Text segment:
======

1 Introduction

The durability of concrete as a structural material is vitally important to its modern use in buildings, homes, and infrastructure around the world. Concrete and cement-based materials have many desirable properties for use in a variety of structures, allowing in-form construction, low labor cost, low technical threshold, low cost and environmental concerns (excluding high carbon emissions), high strength, good durability, and long-term efficacy [1, 2]. However, the extended service life, multifaceted application, and complex nature of concrete as a composite material creates many potential causes of durability loss across the structural, mechanical, and chemical fields. These include acid, chloride, or sulfate attack, steel corrosion, leeching, freeze–thaw events, salt and de-icing ingress, humidity cycles, and erosion [3, 4].

Two potential causes of durability loss in concrete structures are the alkali–silica reaction (ASR) and delayed ettringite formation (DEF), both of which are chemical reactions that can lead to deleterious expansion, microcracking, and strength loss in affected elements. DEF is a form of internal sulfate attack in concrete, with the primary mechanism being the dissolution–precipitation reaction of the sulfate mineral ettringite, which can cause expansion and cracking [5]. DEF is of most concern in the precast concrete industry, where the conditions used to accelerate the strength gain of concrete have the potential to increase the risk of deleterious DEF [6]. The ASR is a chemical reaction in concrete involving the alkaline pore solution and aggregate material containing non-crystalline silica, leading to the formation of an expansive ASR–gel phase and the potential for expansion and cracking [7]. In many real-world instances of DEF, ASR was also found in [8,9,10]. In an Australian context, all reported cases of DEF in concrete have been in conjunction with mild or moderate ASR, and have been linked to cracking in steam-cured precast concrete and massive concrete elements [6]. Thus, manufacturing specifications for precast and/or large concrete have a conservative view to DEF risk, leading to restrictive processing methods and substantial industry costs [6, 11].

======

Information shown:

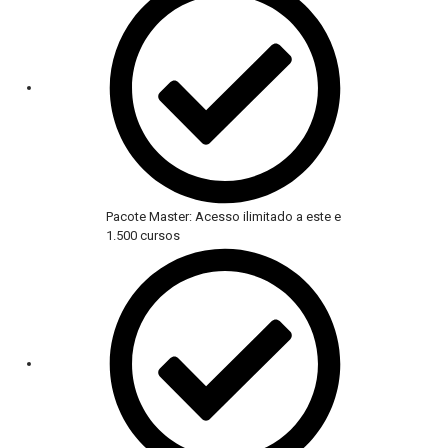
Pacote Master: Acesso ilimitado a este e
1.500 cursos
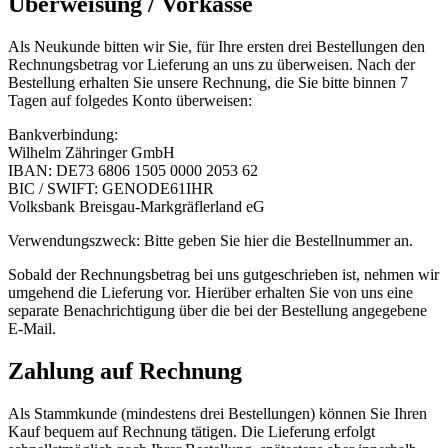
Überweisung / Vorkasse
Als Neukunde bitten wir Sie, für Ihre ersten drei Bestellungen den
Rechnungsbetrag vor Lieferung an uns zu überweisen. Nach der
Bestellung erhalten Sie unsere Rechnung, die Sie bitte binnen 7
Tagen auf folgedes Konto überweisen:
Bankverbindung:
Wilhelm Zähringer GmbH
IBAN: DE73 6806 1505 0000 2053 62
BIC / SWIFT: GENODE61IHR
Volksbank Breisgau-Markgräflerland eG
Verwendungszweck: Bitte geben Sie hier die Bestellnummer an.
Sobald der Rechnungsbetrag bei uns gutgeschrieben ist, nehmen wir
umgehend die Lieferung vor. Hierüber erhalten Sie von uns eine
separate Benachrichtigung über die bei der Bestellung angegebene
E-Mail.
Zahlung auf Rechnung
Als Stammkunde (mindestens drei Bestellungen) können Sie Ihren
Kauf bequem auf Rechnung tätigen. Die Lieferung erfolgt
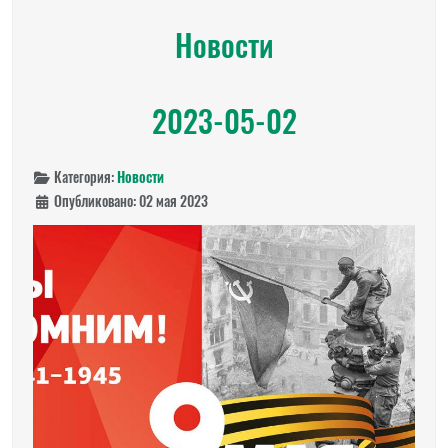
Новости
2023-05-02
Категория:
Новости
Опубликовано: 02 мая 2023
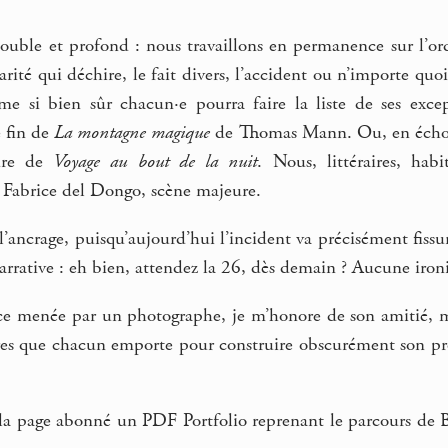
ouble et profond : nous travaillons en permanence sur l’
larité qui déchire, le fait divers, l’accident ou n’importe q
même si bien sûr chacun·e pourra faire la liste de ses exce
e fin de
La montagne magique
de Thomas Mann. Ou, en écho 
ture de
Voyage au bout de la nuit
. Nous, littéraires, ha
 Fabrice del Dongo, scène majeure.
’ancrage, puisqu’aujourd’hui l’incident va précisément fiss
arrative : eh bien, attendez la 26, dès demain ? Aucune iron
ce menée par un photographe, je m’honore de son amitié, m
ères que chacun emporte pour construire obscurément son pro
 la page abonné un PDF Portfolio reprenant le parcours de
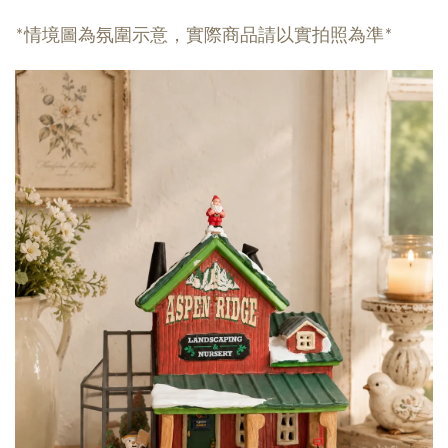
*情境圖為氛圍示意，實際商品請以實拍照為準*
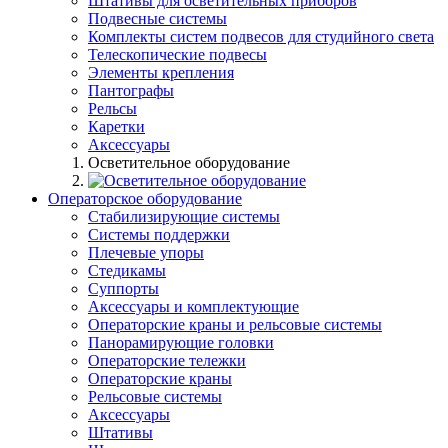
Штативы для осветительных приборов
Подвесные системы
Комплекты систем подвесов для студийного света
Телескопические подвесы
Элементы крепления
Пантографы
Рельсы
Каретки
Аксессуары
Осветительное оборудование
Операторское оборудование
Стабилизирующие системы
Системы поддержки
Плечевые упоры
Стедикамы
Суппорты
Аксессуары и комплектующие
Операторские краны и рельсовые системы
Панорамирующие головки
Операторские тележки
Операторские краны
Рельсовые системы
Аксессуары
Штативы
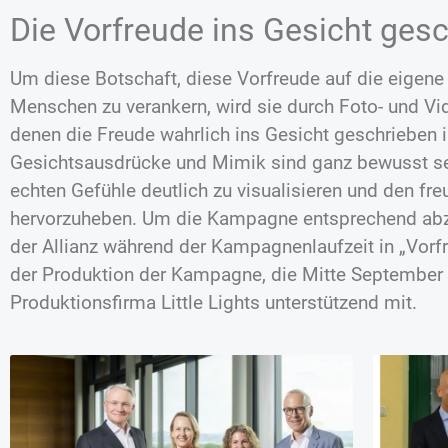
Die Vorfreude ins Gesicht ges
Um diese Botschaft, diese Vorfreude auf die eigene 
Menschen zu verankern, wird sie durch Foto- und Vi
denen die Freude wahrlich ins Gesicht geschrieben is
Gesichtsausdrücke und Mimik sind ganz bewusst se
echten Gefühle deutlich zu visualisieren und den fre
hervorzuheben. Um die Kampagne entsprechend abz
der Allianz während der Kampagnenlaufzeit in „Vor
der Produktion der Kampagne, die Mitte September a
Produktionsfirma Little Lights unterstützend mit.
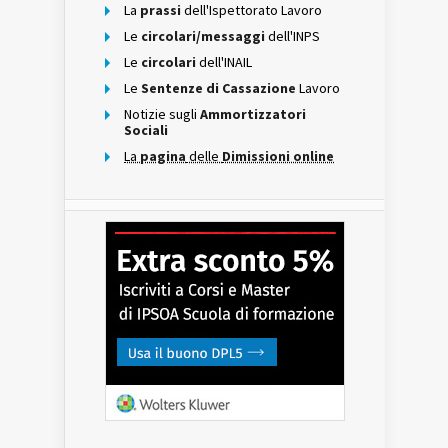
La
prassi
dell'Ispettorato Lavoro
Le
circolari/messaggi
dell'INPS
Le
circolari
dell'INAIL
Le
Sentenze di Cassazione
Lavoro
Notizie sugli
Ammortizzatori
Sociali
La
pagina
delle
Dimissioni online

======

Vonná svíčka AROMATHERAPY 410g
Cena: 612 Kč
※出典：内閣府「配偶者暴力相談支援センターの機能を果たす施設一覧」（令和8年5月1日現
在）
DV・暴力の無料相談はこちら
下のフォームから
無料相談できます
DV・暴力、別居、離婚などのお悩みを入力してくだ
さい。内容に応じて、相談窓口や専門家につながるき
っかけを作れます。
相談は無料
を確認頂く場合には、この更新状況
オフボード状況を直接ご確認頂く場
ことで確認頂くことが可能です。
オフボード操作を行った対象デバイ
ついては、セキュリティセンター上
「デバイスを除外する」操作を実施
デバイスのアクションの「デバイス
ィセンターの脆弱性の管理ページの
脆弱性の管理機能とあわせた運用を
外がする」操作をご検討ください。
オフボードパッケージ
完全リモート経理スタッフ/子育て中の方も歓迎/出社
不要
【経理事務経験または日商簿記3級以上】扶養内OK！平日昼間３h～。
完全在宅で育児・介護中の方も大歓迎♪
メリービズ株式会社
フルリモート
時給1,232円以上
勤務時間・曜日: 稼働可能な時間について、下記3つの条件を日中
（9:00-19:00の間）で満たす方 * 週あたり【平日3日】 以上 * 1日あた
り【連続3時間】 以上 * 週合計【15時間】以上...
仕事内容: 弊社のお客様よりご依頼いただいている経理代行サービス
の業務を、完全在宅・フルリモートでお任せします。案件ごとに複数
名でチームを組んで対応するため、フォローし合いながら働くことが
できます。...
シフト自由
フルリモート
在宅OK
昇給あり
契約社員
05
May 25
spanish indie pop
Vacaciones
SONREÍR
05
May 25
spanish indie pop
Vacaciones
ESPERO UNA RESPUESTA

======

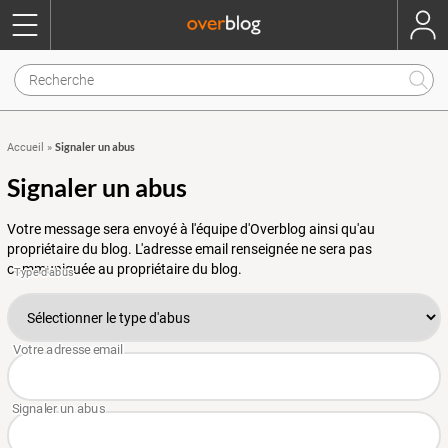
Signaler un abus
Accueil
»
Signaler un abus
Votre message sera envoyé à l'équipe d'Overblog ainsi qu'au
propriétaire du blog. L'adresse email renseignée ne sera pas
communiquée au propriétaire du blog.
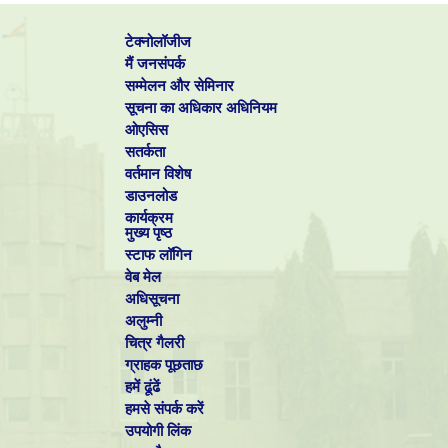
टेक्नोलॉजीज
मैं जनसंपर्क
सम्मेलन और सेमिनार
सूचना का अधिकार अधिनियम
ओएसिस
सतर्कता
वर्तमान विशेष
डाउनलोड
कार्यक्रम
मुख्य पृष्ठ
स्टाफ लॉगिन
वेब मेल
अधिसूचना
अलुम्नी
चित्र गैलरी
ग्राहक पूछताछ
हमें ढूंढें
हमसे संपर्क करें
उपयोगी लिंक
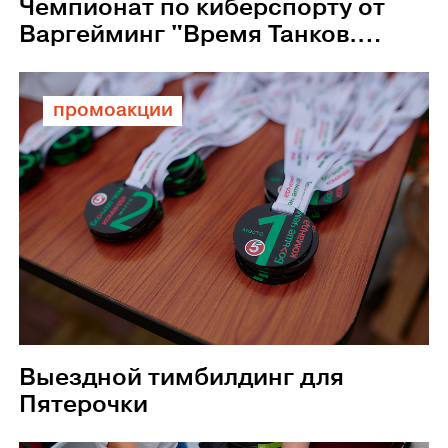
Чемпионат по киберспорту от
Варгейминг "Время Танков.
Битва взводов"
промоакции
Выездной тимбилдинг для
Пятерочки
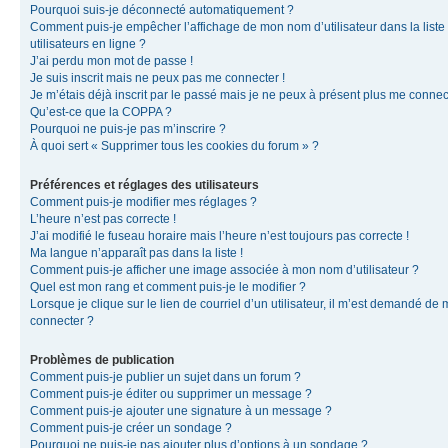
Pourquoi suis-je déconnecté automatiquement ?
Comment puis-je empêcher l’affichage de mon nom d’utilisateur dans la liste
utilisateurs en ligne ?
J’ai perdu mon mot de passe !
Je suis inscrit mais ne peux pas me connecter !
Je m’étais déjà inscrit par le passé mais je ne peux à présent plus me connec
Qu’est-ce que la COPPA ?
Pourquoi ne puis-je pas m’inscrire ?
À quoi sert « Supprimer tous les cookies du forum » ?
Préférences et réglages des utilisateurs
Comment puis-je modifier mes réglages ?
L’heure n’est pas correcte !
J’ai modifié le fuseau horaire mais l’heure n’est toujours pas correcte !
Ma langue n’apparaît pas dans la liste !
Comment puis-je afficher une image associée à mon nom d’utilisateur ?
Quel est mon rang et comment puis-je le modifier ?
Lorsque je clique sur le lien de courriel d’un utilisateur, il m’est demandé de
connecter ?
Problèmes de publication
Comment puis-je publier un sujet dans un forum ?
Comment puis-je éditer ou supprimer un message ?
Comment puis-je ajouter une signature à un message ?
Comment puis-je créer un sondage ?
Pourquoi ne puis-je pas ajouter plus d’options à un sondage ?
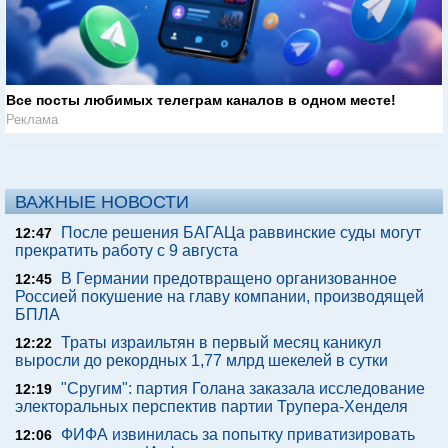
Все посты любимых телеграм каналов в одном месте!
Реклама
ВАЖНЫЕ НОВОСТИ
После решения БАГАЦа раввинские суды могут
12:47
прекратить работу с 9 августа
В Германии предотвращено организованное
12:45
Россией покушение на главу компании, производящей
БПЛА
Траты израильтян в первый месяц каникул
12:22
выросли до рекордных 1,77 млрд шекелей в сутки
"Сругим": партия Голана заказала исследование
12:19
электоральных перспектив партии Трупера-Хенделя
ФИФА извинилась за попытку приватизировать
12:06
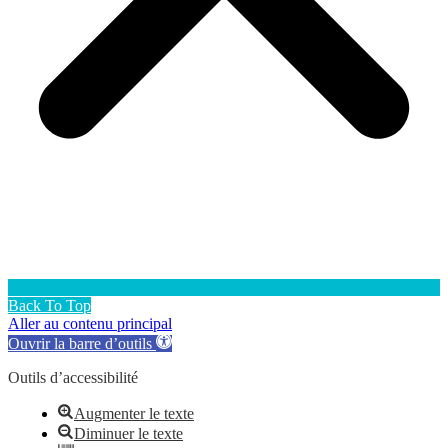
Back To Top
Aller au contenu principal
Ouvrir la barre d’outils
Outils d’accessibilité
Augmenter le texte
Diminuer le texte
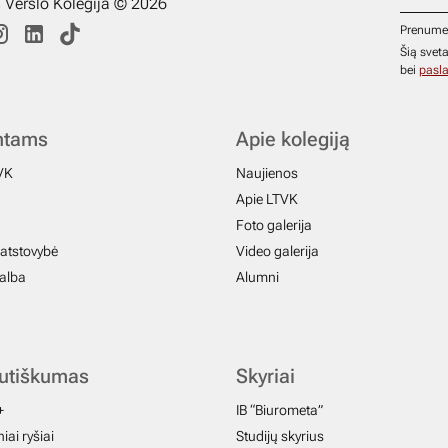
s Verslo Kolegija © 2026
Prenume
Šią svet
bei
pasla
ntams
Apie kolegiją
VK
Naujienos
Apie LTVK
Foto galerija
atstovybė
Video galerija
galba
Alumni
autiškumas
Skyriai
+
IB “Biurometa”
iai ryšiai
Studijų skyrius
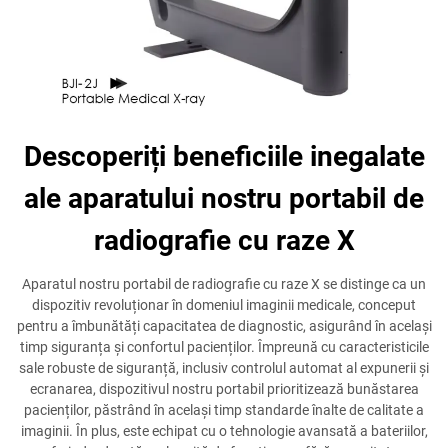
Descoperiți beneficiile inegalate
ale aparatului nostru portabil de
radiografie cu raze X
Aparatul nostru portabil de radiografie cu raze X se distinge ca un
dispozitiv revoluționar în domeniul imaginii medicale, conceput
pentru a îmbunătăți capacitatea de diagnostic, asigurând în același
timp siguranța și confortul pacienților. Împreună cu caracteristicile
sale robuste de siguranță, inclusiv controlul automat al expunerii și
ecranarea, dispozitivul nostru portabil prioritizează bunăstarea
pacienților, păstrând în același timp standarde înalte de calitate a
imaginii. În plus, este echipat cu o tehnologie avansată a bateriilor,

======

List of tasks:
**a)** Answer these questions about the concrete durability introduction:
(i) In which industry is DEF of most concern?
(ii) What phase does the ASR lead to the formation of?
(iii) In an Australian context, what have all reported cases of DEF been in conjunction with?
**b)** Reproduce word for word the part of the concrete durability introduction that begins at "The durability of" and ends after "erosion [3, 4].".
**c)** Decide whether each statement agrees with the concrete durability introduction. Answer yes or no, and quote the words that decide it.
(i) DEF is a form of external sulfate attack in concrete.
(ii) Freeze–thaw events are listed among the potential causes of durability loss.
(iii) Low carbon emissions are among the desirable properties of concrete.
The listing is not needed for anything here.

Solution set:
**a)**
(i) The precast concrete industry.
(ii) An expansive ASR–gel phase.
(iii) Mild or moderate ASR.

**b)**
The durability of concrete as a structural material is vitally important to its modern use in buildings, homes, and infrastructure around the world. Concrete and cement-based materials have many desirable properties for use in a variety of structures, allowing in-form construction, low labor cost, low technical threshold, low cost and environmental concerns (excluding high carbon emissions), high strength, good durability, and long-term efficacy [1, 2]. However, the extended service life, multifaceted application, and complex nature of concrete as a composite material creates many potential causes of durability loss across the structural, mechanical, and chemical fields. These include acid, chloride, or sulfate attack, steel corrosion, leeching, freeze–thaw events, salt and de-icing ingress, humidity cycles, and erosion [3, 4].

**c)**
(i) No: "DEF is a form of internal sulfate attack in concrete"
(ii) Yes: "freeze–thaw events"
(iii) No: "(excluding high carbon emissions)"